Records supplied:
******************************

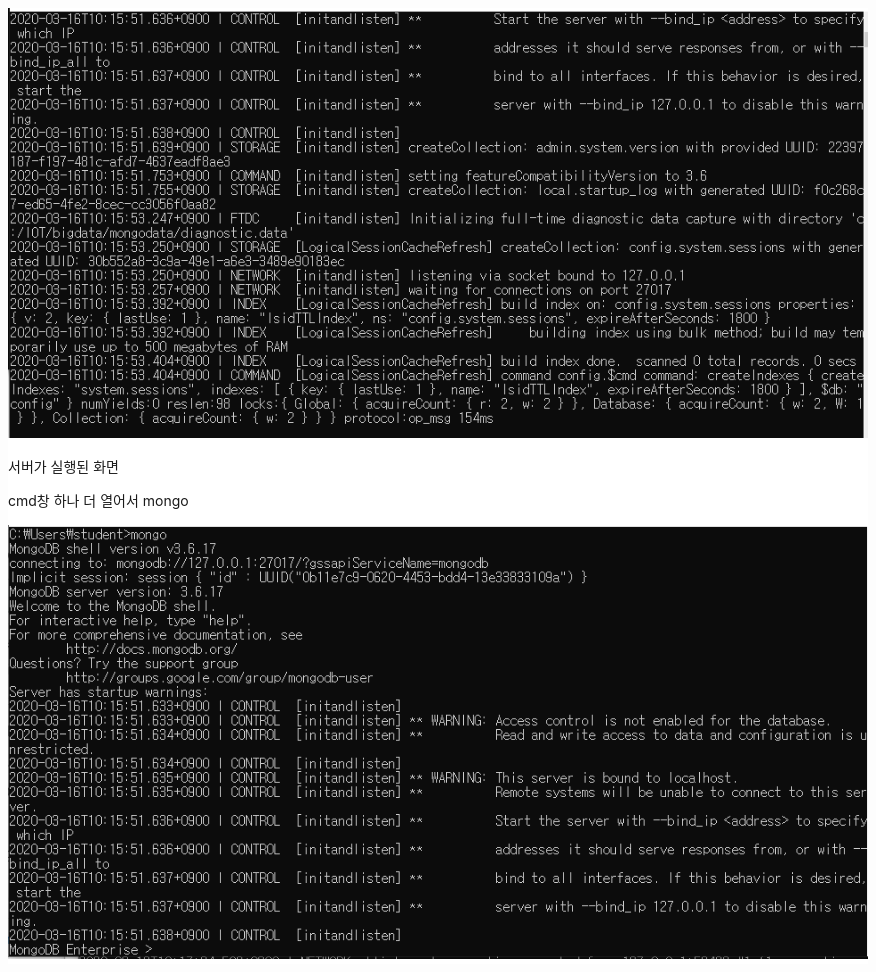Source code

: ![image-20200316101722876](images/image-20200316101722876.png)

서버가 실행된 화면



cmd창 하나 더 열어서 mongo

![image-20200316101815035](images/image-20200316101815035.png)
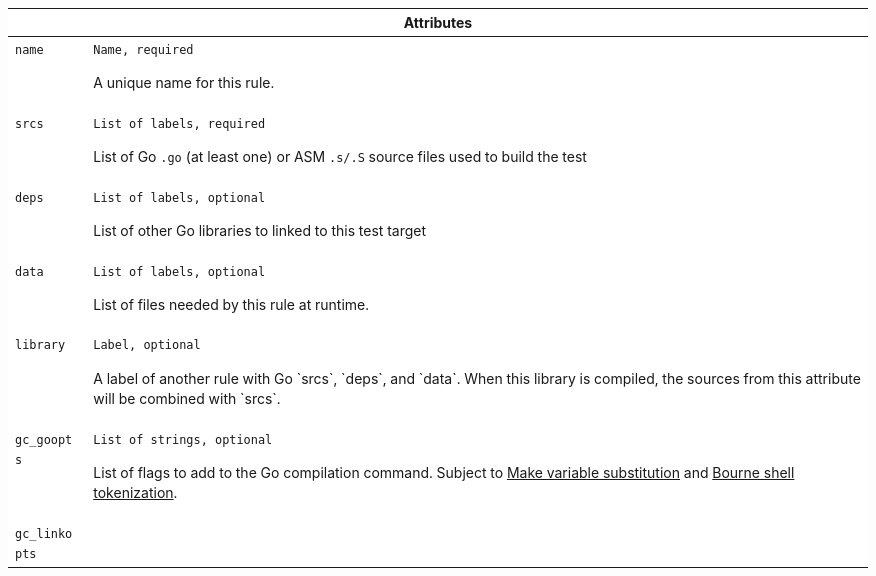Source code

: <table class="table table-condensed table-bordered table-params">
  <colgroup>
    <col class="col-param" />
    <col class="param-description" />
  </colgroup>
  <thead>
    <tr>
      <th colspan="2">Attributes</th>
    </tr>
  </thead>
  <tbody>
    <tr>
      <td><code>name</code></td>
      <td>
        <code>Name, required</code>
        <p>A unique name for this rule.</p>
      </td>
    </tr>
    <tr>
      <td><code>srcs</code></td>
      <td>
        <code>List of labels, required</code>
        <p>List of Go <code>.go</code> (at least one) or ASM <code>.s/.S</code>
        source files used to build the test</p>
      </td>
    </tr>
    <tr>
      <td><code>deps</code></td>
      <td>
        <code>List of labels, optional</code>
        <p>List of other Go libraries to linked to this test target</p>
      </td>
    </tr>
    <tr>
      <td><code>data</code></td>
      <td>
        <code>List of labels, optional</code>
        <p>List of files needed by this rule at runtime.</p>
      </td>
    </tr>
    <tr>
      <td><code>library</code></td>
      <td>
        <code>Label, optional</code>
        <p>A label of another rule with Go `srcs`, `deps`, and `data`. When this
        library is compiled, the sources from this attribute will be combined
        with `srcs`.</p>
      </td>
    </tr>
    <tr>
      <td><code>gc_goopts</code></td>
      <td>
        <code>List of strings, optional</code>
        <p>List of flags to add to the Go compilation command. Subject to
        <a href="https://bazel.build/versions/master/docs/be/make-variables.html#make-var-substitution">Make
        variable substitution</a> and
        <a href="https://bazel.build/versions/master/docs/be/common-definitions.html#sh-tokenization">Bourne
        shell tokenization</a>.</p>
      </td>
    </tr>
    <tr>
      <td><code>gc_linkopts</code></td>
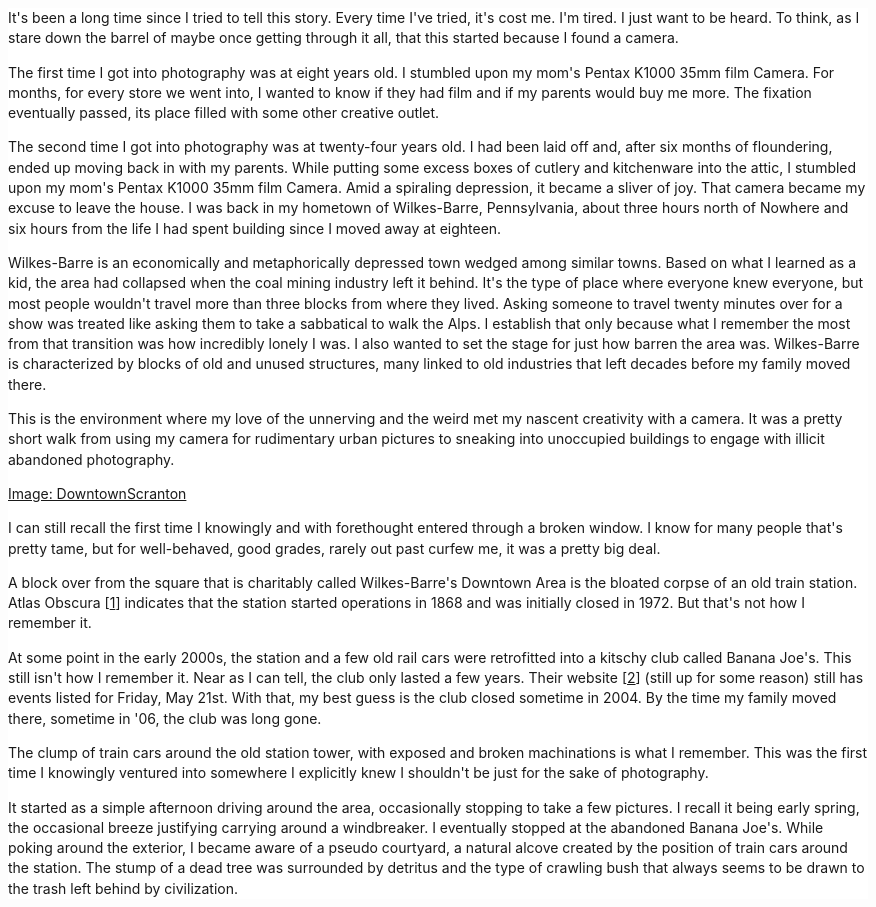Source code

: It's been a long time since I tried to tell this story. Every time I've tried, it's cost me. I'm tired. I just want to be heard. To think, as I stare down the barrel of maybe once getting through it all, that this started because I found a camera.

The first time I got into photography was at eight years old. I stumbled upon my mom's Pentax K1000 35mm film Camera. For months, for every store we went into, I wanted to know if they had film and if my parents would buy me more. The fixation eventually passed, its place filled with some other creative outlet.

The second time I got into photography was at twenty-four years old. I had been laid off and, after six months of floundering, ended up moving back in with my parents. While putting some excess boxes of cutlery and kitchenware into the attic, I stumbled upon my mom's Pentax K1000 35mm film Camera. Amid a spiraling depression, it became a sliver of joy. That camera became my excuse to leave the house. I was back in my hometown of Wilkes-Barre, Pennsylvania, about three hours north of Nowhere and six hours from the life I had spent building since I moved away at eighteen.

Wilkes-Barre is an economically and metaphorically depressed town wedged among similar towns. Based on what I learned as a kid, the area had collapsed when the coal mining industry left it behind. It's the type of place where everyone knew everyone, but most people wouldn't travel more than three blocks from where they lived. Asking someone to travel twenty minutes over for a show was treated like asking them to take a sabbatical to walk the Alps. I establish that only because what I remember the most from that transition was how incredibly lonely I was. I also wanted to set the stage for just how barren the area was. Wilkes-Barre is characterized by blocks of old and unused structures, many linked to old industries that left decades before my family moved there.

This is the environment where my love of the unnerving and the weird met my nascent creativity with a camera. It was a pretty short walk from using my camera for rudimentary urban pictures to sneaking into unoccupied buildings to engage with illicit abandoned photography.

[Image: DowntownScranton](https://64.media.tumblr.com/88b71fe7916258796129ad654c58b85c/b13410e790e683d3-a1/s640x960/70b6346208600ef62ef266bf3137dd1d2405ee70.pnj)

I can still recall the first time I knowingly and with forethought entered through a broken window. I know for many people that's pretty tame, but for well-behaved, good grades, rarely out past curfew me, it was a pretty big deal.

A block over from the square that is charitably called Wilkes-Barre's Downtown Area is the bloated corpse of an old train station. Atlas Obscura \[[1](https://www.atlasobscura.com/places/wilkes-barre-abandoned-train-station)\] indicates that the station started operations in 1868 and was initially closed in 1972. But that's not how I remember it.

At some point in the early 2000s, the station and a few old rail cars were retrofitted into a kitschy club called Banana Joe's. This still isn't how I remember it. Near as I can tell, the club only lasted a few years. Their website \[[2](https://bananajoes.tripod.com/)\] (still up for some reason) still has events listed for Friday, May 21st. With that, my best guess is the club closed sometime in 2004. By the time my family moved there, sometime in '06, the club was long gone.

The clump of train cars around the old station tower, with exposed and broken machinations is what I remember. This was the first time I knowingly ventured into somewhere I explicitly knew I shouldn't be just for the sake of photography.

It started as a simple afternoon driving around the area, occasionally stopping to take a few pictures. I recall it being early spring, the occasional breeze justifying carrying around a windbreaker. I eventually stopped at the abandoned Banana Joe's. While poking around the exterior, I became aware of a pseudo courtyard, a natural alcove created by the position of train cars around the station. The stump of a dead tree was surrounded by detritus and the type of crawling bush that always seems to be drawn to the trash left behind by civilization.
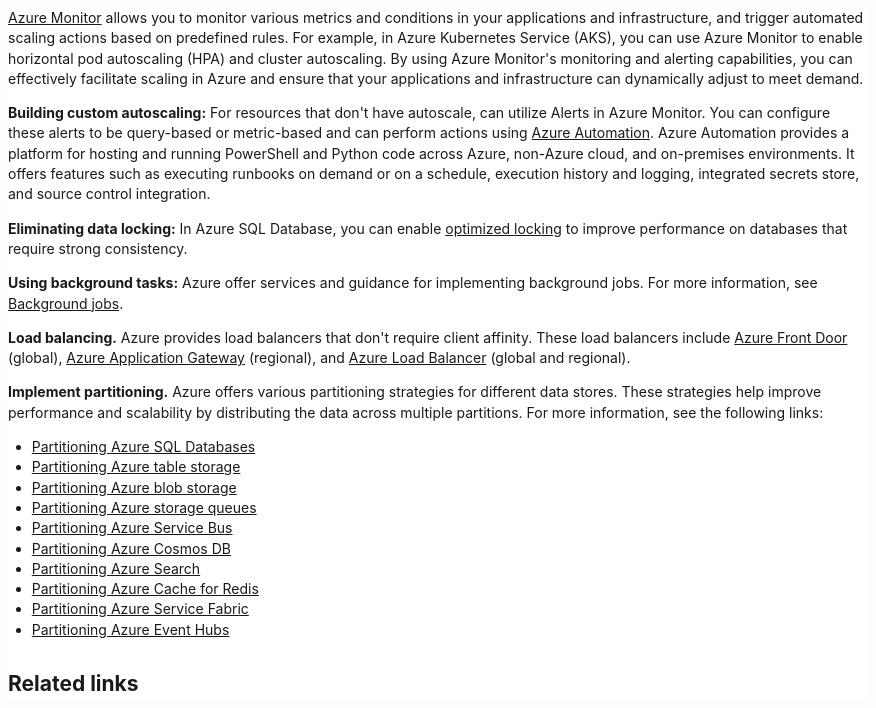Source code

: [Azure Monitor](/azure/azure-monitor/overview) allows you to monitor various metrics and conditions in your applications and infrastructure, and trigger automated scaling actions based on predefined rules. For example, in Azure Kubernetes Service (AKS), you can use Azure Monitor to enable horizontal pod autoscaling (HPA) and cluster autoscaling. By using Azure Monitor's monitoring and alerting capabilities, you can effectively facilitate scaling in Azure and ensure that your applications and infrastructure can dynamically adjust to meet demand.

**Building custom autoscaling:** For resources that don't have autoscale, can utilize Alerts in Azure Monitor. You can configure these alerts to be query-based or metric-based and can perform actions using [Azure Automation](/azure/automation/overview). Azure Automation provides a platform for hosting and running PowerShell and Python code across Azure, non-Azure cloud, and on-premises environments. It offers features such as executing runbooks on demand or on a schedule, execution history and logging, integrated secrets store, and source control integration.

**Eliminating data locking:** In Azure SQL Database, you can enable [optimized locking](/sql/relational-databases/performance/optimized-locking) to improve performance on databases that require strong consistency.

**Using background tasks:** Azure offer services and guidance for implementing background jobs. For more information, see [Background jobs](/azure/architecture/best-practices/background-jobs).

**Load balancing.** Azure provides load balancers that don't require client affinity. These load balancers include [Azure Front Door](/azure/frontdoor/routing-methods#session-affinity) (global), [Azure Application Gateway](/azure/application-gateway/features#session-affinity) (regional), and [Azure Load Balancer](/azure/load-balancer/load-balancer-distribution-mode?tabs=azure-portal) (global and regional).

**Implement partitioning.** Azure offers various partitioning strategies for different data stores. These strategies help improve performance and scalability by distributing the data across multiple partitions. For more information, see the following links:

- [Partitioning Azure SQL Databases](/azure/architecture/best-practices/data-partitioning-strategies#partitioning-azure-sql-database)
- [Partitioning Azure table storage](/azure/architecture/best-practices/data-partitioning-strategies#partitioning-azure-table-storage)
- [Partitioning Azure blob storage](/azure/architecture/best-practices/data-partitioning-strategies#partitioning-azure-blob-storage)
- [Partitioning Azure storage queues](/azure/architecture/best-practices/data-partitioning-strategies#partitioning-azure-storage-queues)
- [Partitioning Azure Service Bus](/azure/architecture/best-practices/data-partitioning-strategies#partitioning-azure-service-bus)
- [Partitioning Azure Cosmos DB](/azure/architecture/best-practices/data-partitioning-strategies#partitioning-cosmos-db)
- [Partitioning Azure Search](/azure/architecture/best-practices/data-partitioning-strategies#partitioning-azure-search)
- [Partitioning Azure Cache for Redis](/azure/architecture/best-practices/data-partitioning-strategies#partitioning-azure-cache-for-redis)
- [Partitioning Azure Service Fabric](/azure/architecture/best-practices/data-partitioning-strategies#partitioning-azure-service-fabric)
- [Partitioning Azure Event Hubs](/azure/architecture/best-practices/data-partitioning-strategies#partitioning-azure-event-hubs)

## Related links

******************************

What this task involves: In the data, how many lines include the string "docs"? Reply with only that number.

Reply to the exercise: 2